The following commentary comes from an independent investor or market observer as part of TheStreet's guest contributor program, which is separate from the company's news coverage.

NEW YORK (

TheStreet

) -- The 2012 presidential campaign offers Republicans the opportunity for a robust debate on the roles of free markets and state intervention in defining the opportunities the economy offers Americans.

From stimulus to Solyndra, the Obama administration's failures create receptive ears for more conservative solutions among moderate voters. However, those voters do remember George W. Bush as a free spender and turning a blind eye to Wall Street abuses that still leave the economy limping.

Mitt Romney

To win, the GOP nominee must convince moderates he will eliminate unproductive government spending and regulations, but also rein in marketplace abuses. Campaigning on those issues, Mitt Romney could win, but his chances are hurt by Republican rivals and social conservatives who refuse to accept political facts.
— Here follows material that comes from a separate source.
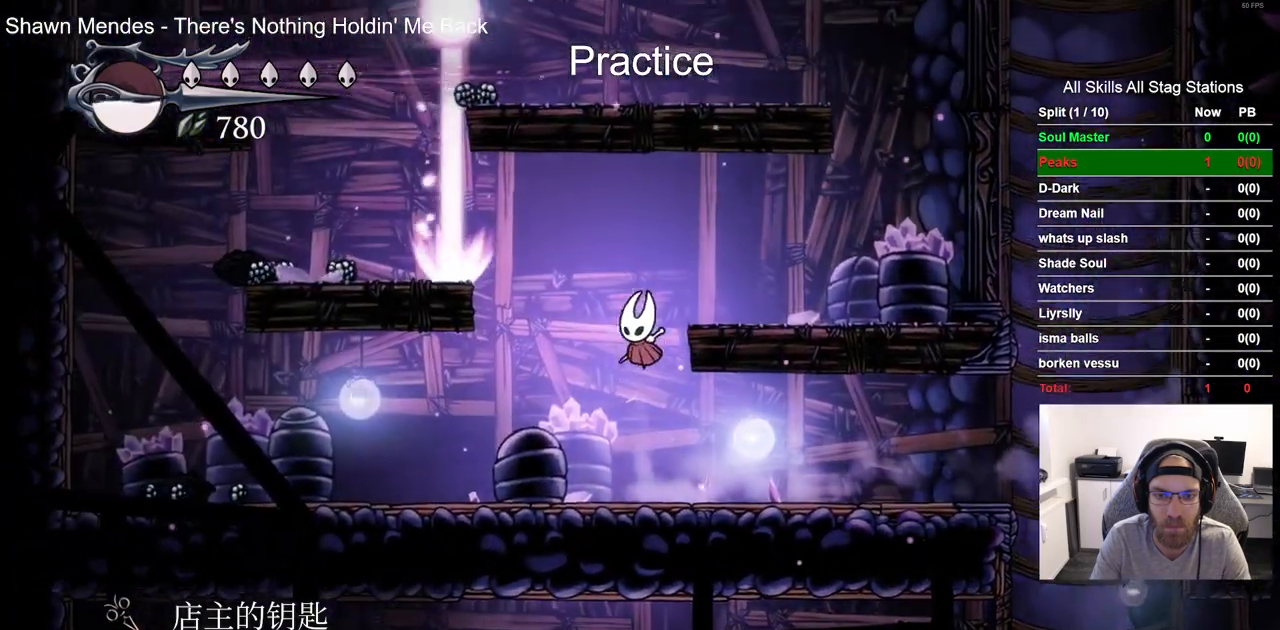
Gameplay with a controller (PlayStation layout); each line is a JSON object with the inputs held at the frame after it. "events" lists button and stick changes between this image and that frame as [ms after this image, input, new state], when the widget could be followed in between.
{"buttons": ["CROSS", "DPAD_RIGHT"], "left_stick": "center", "right_stick": "center", "events": []}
Romney is fundamentally a conservative politician. He wants to enforce a level playing field in trade with China and rely on international competition to recultivate American competitiveness. He would open up domestic petroleum development and forthrightly deal with environmental risks instead of shifting those to developing countries, as is the policy of President Obama.

Also, repealing Dodd-Frank would recognize its reforms have all but dried up private mortgage lending and credit for America's best jobs creators -- small and medium sized businesses. Sending federal dollars and decision-making authority to the states to cope with runaway health care spending, instead of imposing costly mandates, would recognize the fallacy of federal omniscience.

However, Romney is a politician with a history. He was a Republican governor in a very liberal state -- he made policies on health care and other issues in the context of Massachusetts. Hence, he is handicapped in ways Obama and his remaining GOP rival are not -- he actually had to run a state before offering to run the country. To succeed, he had to make compromises that reflected the political culture of that state.

For Republicans to fret that a President Romney would deliver a federal government as liberal as the Bay State during his tenure is folly and self destructive. For similar reasons, Romney's federal government would not be as conservative as his platform aspires. The U.S. Congress is simply more moderate than the Massachusetts legislature, but not nearly as conservative as many GOP activists would like.

Obama care might be disassembled but it wouldn't be demolished. Federal policy on social issues like funding for birth control and abortion would be more moderate -- not hard left as Obama's elitist advisors have engineered.

Social conservatives need to accept what is possible or risk getting nothing. Florida demonstrated Romney is capable of carrying just about every demographic slice -- from evangelicals to secular moderates -- because economics will decide the election. Bain Capital, notwithstanding, Romney looks pretty good.

Social conservatives must reckon with hard facts. In November, Americans will vote their pocketbooks, not their social conscience. Harping on abortion, gay marriage and the like would lose more votes than garner for the Republican nominee.

With the exception of federal financing for family planning -- something most Americans prefer not to deny poor women -- critical social questions like limits on abortion and gay marriage will be determined by state legislatures. If conservatives prevail in statehouses, those laws will be tested in federal court; then judges appointed by a President Romney would be more sympathetic to their values than those appointed by President Obama.

The endless attacks on Romney's conservative credentials and counterproductive obsessions with social issues only serve to prolong the doomed candidacies of his rivals, which are rapidly degenerating into journeys of personal vanity.

If Romney's rivals are serious about creating a better America, then its time to shift the debate -- beginning with their ads -- to explaining what ails the American economy and specific solutions.

Romney's platform articulates his diagnosis and offers realistic remedies in considerable detail. In contrast, Gingrich, Paul and Santorum serve up nostrums, platitudes and unrealistic proposals like a Chinese menu of income tax systems and a return to the gold standard that will never come to pass.

I tell my students, to succeed you must address the world as you find it, not as you wish it would be. Romney gets it, but too many Republicans don't.

Professor Peter Morici, of the Robert H. Smith School of Business at the University of Maryland, is a recognized expert on economic policy and international economics. Prior to joining the university, he served as director of the Office of Economics at the U.S. International Trade Commission. He is the author of 18 books and monographs and has published widely in leading public policy and business journals, including the Harvard Business Review and Foreign Policy. Morici has lectured and offered executive programs at more than 100 institutions, including Columbia University, the Harvard Business School and Oxford University. His views are frequently featured on CNN, CBS, BBC, FOX, ABC, CNBC, NPR, NPB and national broadcast networks around the world.